→ Aim
Please transcribe, unchanged, the rows from the one containing "order: Solanales" through the final row below, both included.

→ Extracted data
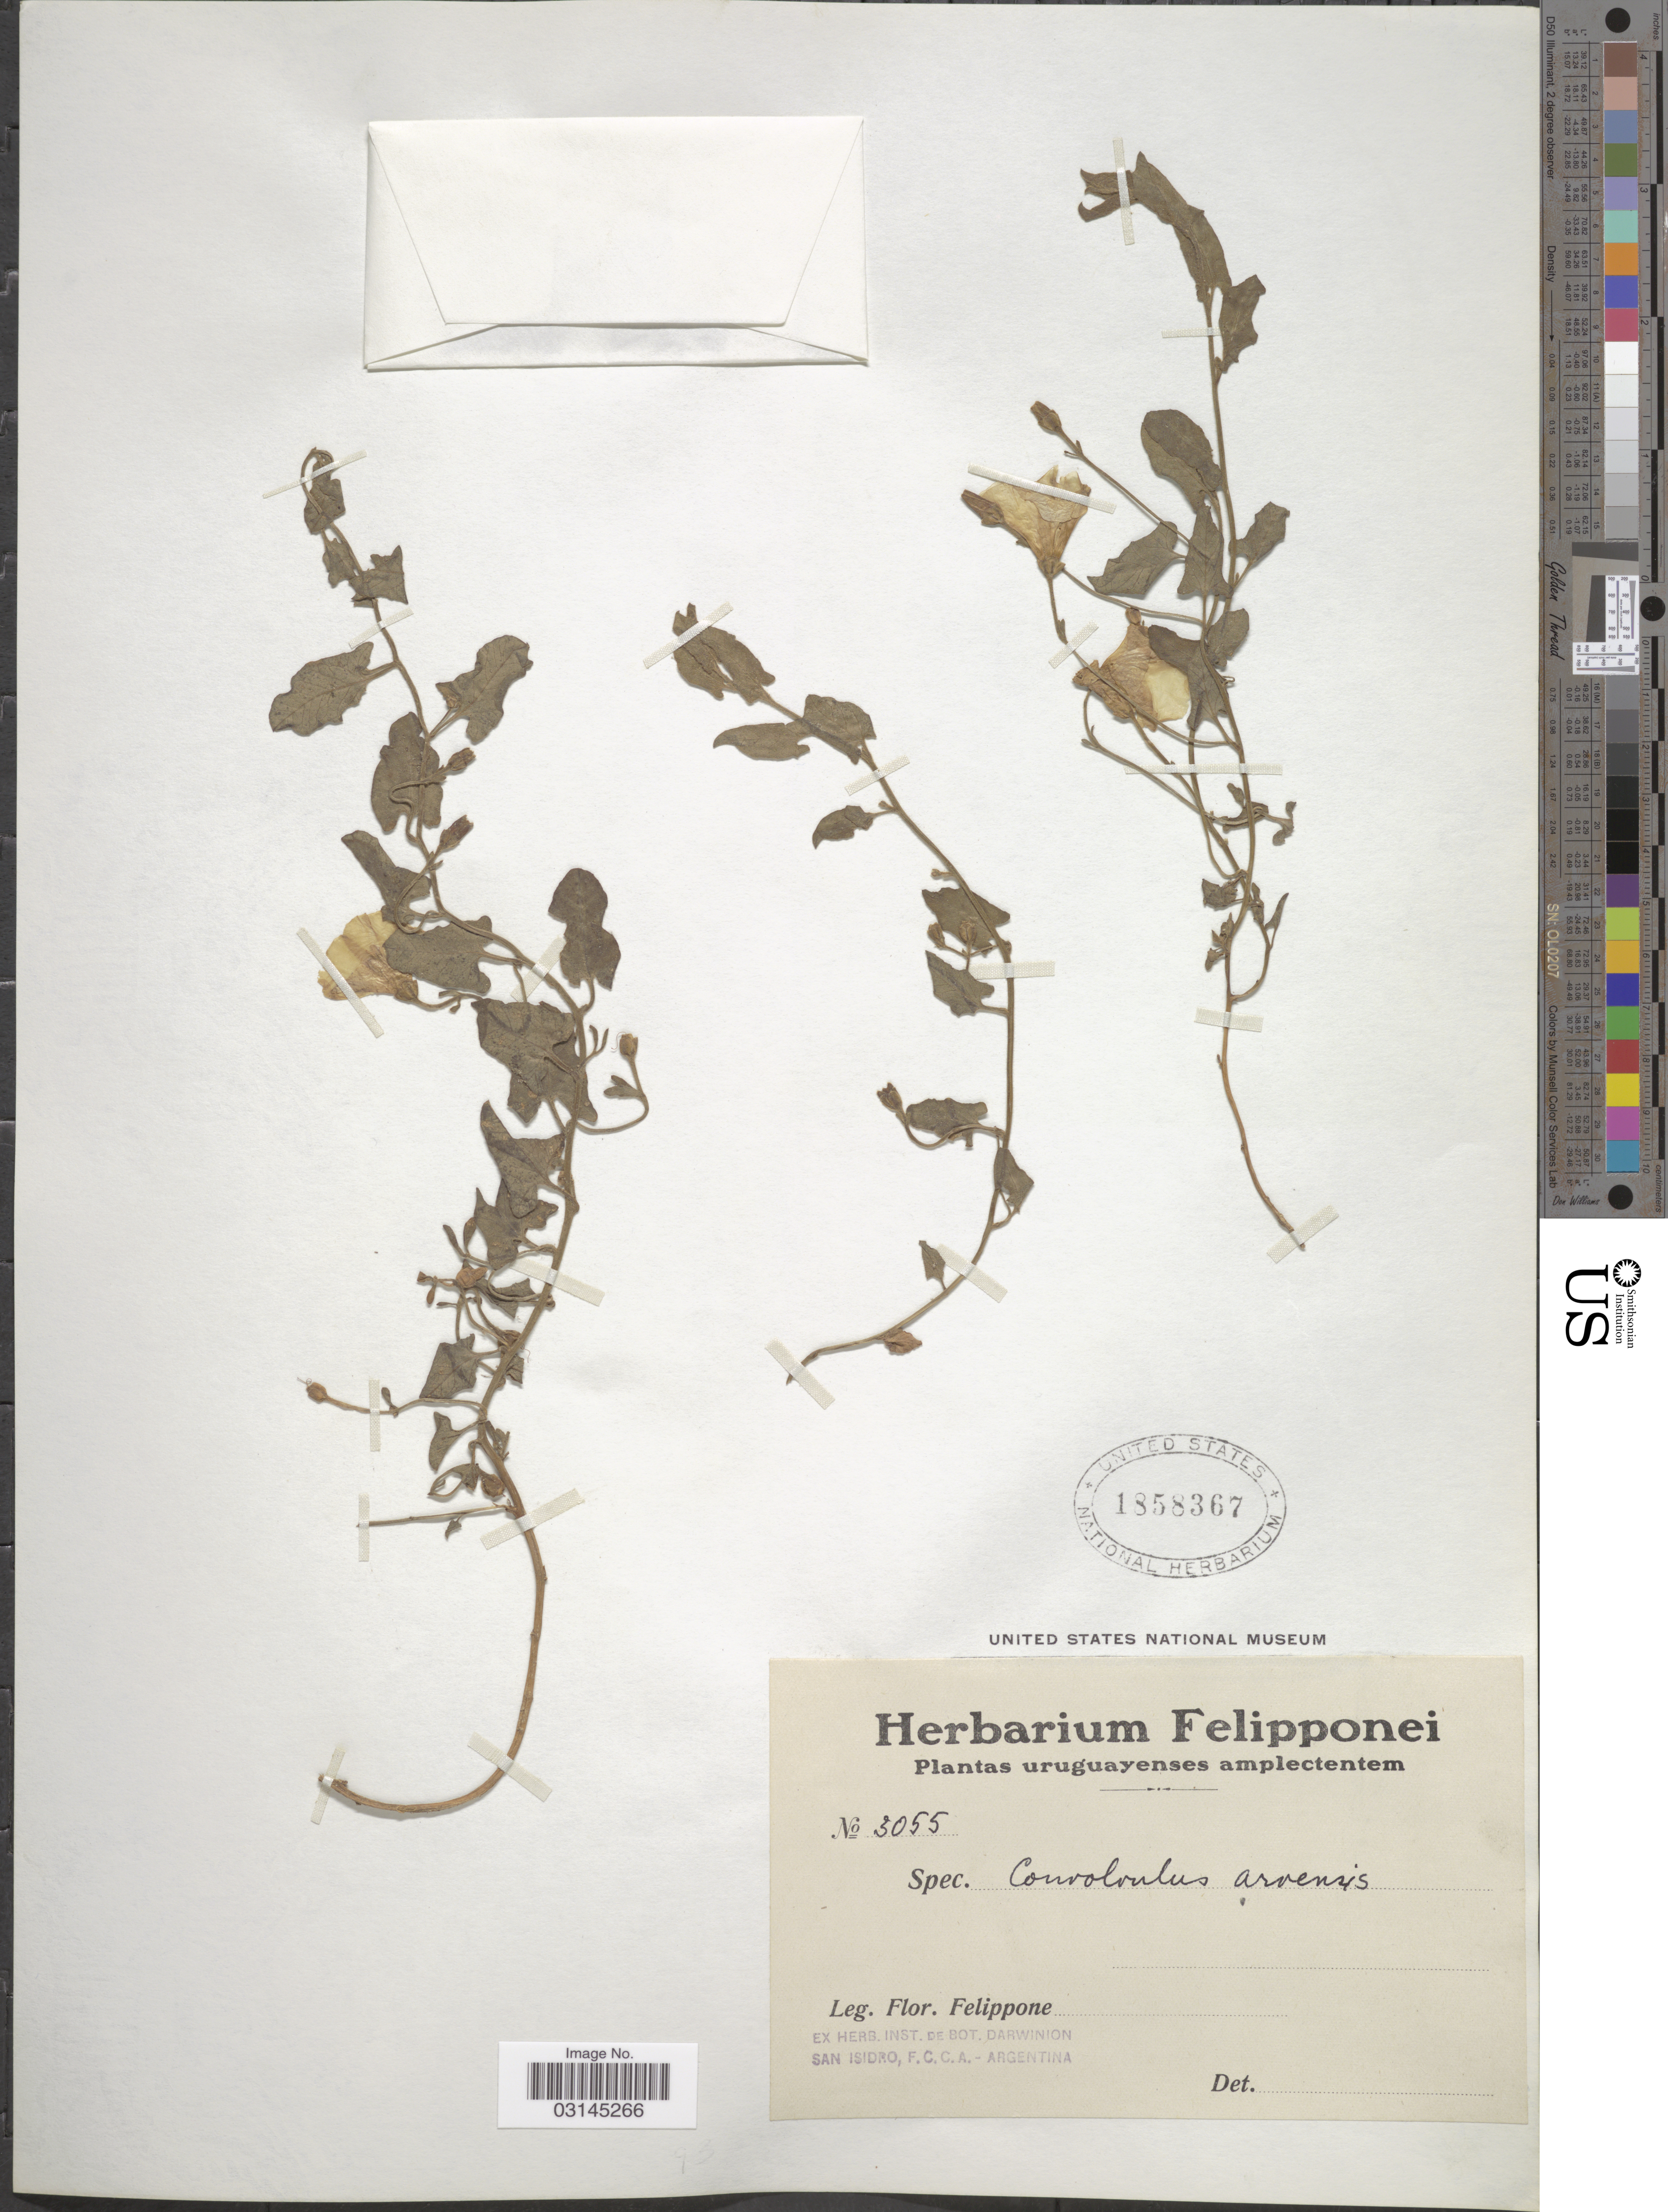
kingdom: Plantae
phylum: Tracheophyta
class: Magnoliopsida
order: Solanales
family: Convolvulaceae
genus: Convolvulus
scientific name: Convolvulus arvensis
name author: L.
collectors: F. Felippone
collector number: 3055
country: Uruguay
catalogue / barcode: US 1858367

→ Problem solution
order: Solanales
family: Convolvulaceae
genus: Convolvulus
scientific name: Convolvulus arvensis
name author: L.
collectors: F. Felippone
collector number: 3055
country: Uruguay
catalogue / barcode: US 1858367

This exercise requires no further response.